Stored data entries
-- Opening Marker --

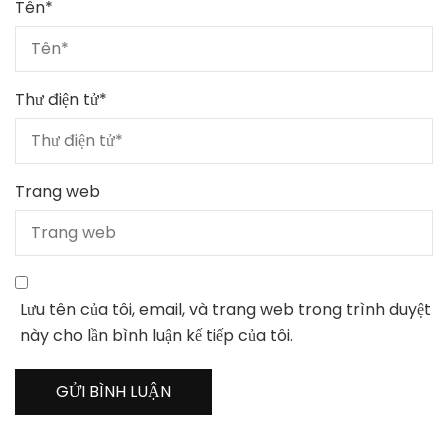
Tên
*
Thư điện tử
*
Trang web
Lưu tên của tôi, email, và trang web trong trình duyệt
này cho lần bình luận kế tiếp của tôi.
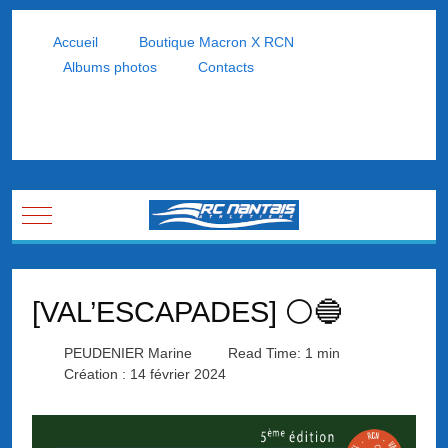
Accueil
Boutique Macron X RCN
Albums photos
Contacts
Mobile Menu Toggle
[VAL’ESCAPADES] ⚪🔵
PEUDENIER Marine
Read Time: 1 min
Création : 14 février 2024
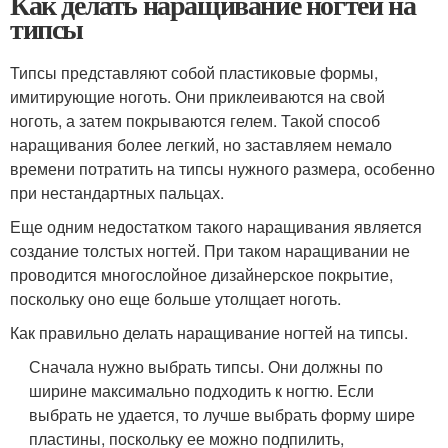
Как делать наращивание ногтей на
типсы
Типсы представляют собой пластиковые формы,
имитирующие ноготь. Они приклеиваются на свой
ноготь, а затем покрываются гелем. Такой способ
наращивания более легкий, но заставляем немало
времени потратить на типсы нужного размера, особенно
при нестандартных пальцах.
Еще одним недостатком такого наращивания является
создание толстых ногтей. При таком наращивании не
проводится многослойное дизайнерское покрытие,
поскольку оно еще больше утолщает ноготь.
Как правильно делать наращивание ногтей на типсы.
Сначала нужно выбрать типсы. Они должны по
ширине максимально подходить к ногтю. Если
выбрать не удается, то лучше выбрать форму шире
пластины, поскольку ее можно подпилить,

-- Closing Marker --

### What you should do
"поскольку" is the string to look for; please copy every line of the records above where it appears.

### Answer for this exercise
поскольку оно еще больше утолщает ноготь.
пластины, поскольку ее можно подпилить,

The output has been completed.